The scheme would, of course, work best for kidneys, as the saviours could rely on their spare to see them through; half a liver could also be donated without too much worry. A heart and/or lungs would be trickier, but it does not stretch the imagination to suppose that our brave scientists and legislators will be able to see a way around this inconvenience.
Inheriting autism
Your article on explaining autism’s capriciousness seems to yell out that the condition is sex-linked and on the X chromosome (28 July, p 18).
If men, who inherit only one of their mother’s X chromosomes, have a 50 per cent chance of inheriting it, while the odds are much lower for women, who have two X chromosomes, does this not suggest autism is caused by a recessive gene or genes and only appears dominant in men because they don’t have a second X chromosome?
The editor writes:
• The X chromosome may indeed be involved in some cases of autism inheritance, but statistical analysis revealed that it cannot explain most cases. In a true X-linked disease, you would expect affected brothers to have inherited the same one of their mother’s two X chromosomes, the faulty one. But in families with several autistic boys, these brothers often don’t share the same X chromosome, suggesting that other chromosomes must be involved.
For the snark was…
You correctly attributed “boojum” to the great Lewis Carroll (11 August, p 50). But Carroll’s boojum did not “softly and suddenly vanish away”; rather, it mysteriously caused anyone observing it to do so.
Researchers studying single-point topological defects should be warned of their mistake before it is too late, or we may all have to manage somehow without them.
Mathematically inexact
I am horrified and appalled by Gregory Chaitin’s review of How Mathematicians Think by William Byers (28 July, p 49). To say that Euler had “never heard of the notion of mathematical rigour” suggests he had never heard of Euclid. Equally, you cannot say that Ramanujan never comprehended the idea of proof: he had many wonderful insights but he also made many equally wonderful mistakes. And without rigour, how can we tell which is which? Also, Chaitin grossly underestimates the amount of imagination and creativity that goes into “normal” mathematics.

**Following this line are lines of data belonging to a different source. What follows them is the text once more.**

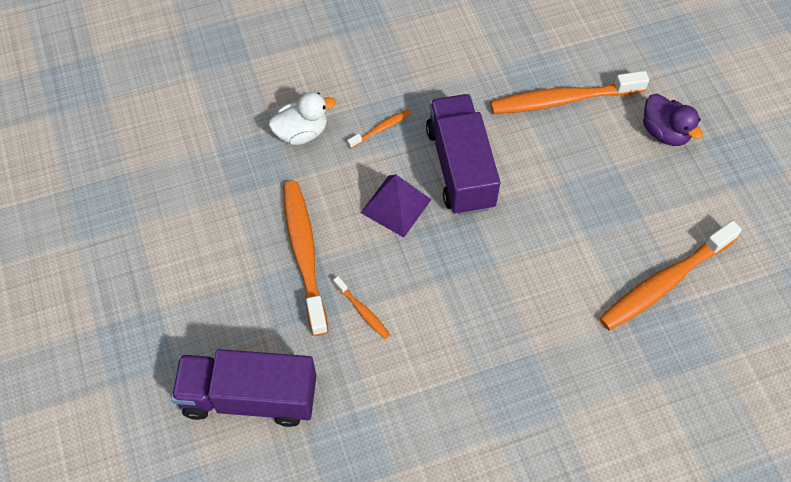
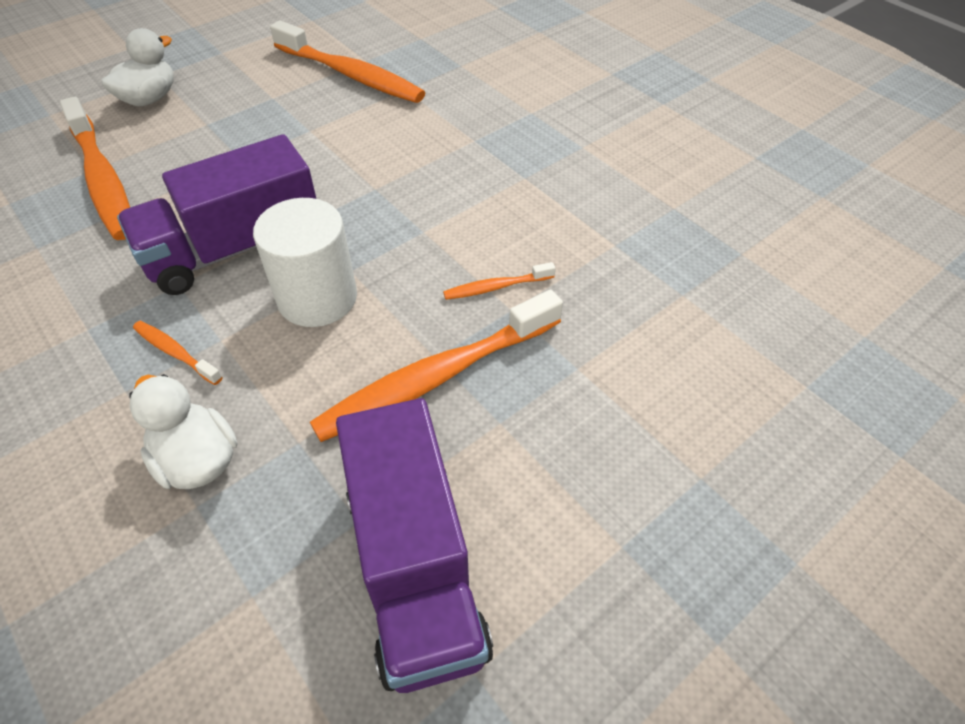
camera: 110 degrees left, 10 degrees down
purple truck [171,349,316,427] -> purple truck moved to [336,398,493,693]
orange toothbrush [333,276,390,339] -> orange toothbrush turned 135 degrees counterclockwise [443,262,556,300]
purple pyramid [361,174,432,238] -> white cylinder [253,198,357,327]
purple duck [643,94,703,146] -> white duck [102,28,174,106]

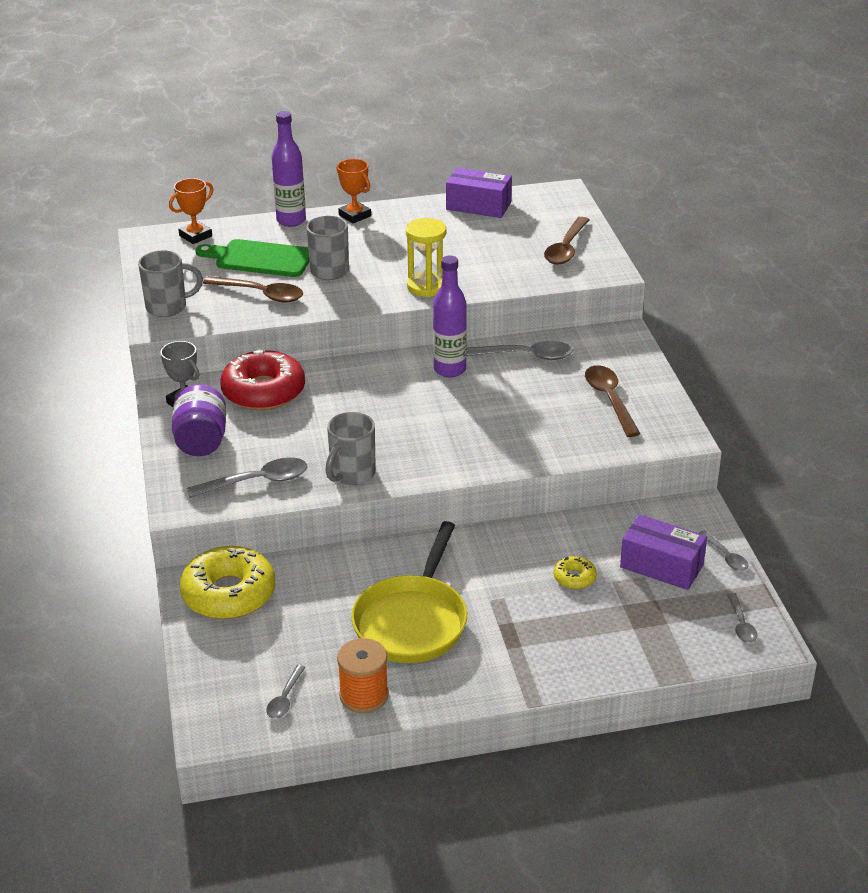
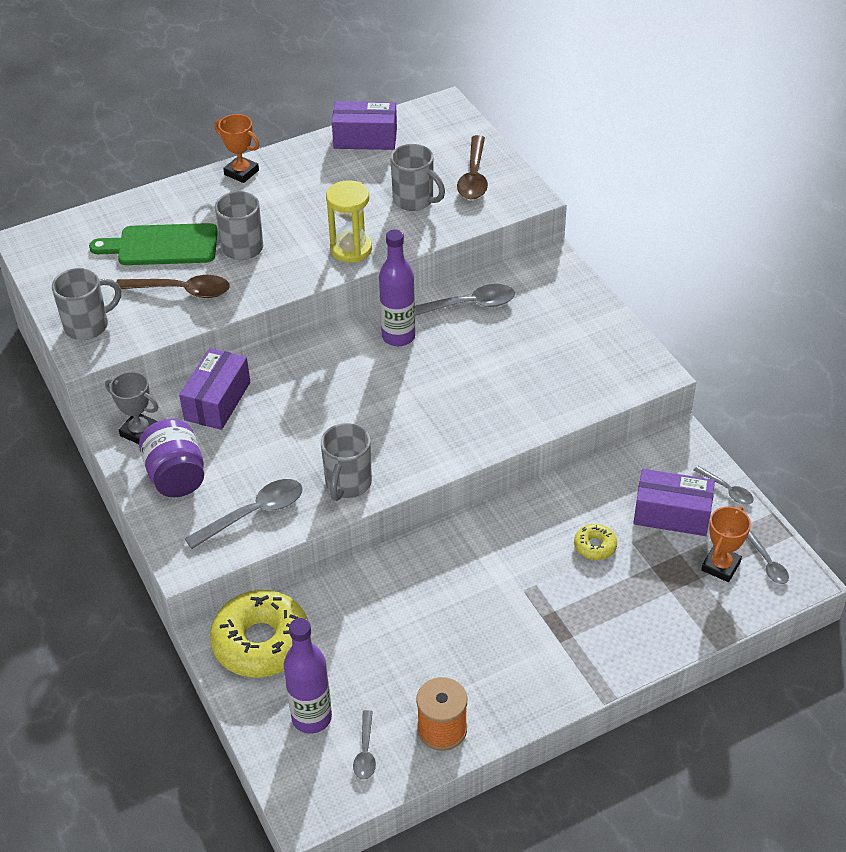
camera: 15 degrees left, 10 degrees up
orange trophy [169,178,213,244] -> orange trophy moved to [701,506,751,582]
red donut [220,349,305,410] -> purple box [179,348,250,430]
purple bottle [272,111,306,227] -> purple bottle moved to [283,618,332,734]
yellow pan [351,521,467,663] -> none
brown spoon [585,365,640,437] -> none
none -> grey mug [390,144,445,211]

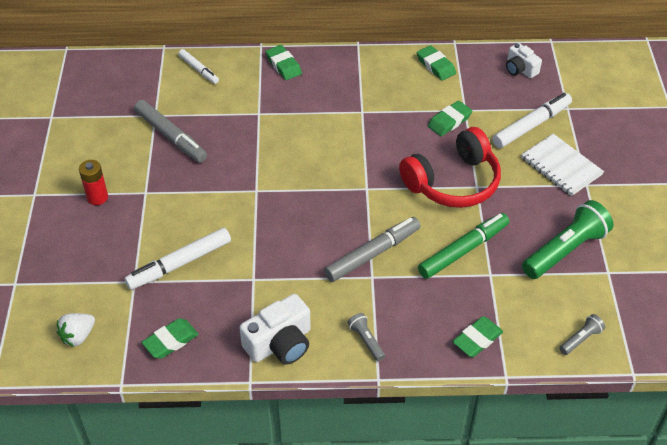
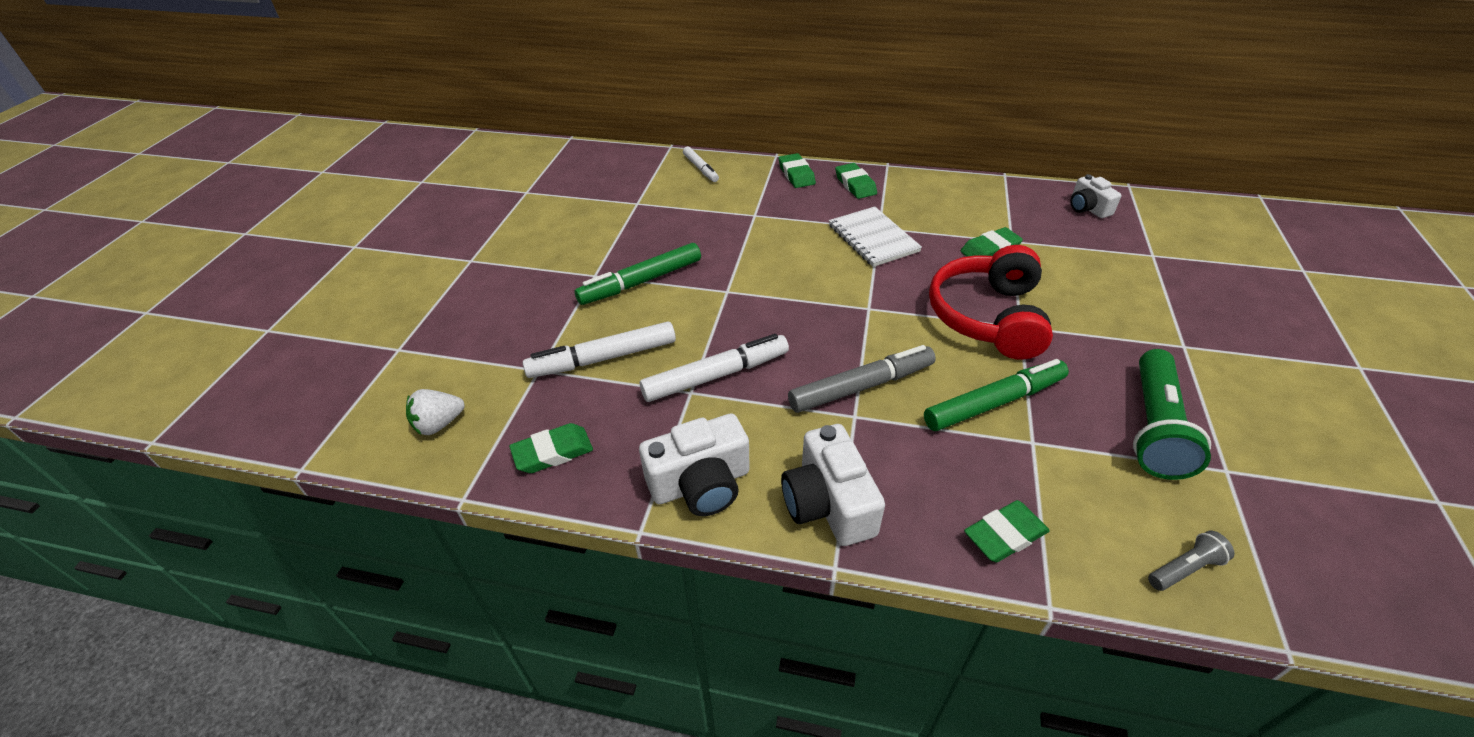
camera: 15 degrees right, 5 degrees down
red battery [79,160,108,205] -> none
grey marker [134,100,207,162] -> none
grey flashlight [348,313,385,361] -> white camera [781,424,885,546]
red headphones [399,127,501,208] -> red headphones turned 120 degrees clockwise [929,245,1053,360]
green eraser [417,45,456,80] -> green eraser moved to [835,163,877,199]
white marker [492,93,572,148] -> white marker moved to [640,334,789,402]
white notebook [521,134,604,196] -> white notebook moved to [829,206,922,267]
green flashlight [522,200,614,279] -> green flashlight turned 135 degrees clockwise [1133,349,1211,480]
none -> green marker [575,243,701,305]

Mathematics is not dying. Many modern mathematicians have been siphoned off into physics and computer science, where they continue to do excellent mathematics under different names. Questions of convergence and the infinite are very much alive in quantum field theory.
Anatomical error
In describing evolution’s greatest mistakes you omit what for me is its biggest blunder (11 August, p 36). It relates to the male waterworks. Whoever designed a system that involves a collapsible pipe that passes through an organ that expands with age deserves to be sued for every last penny he has.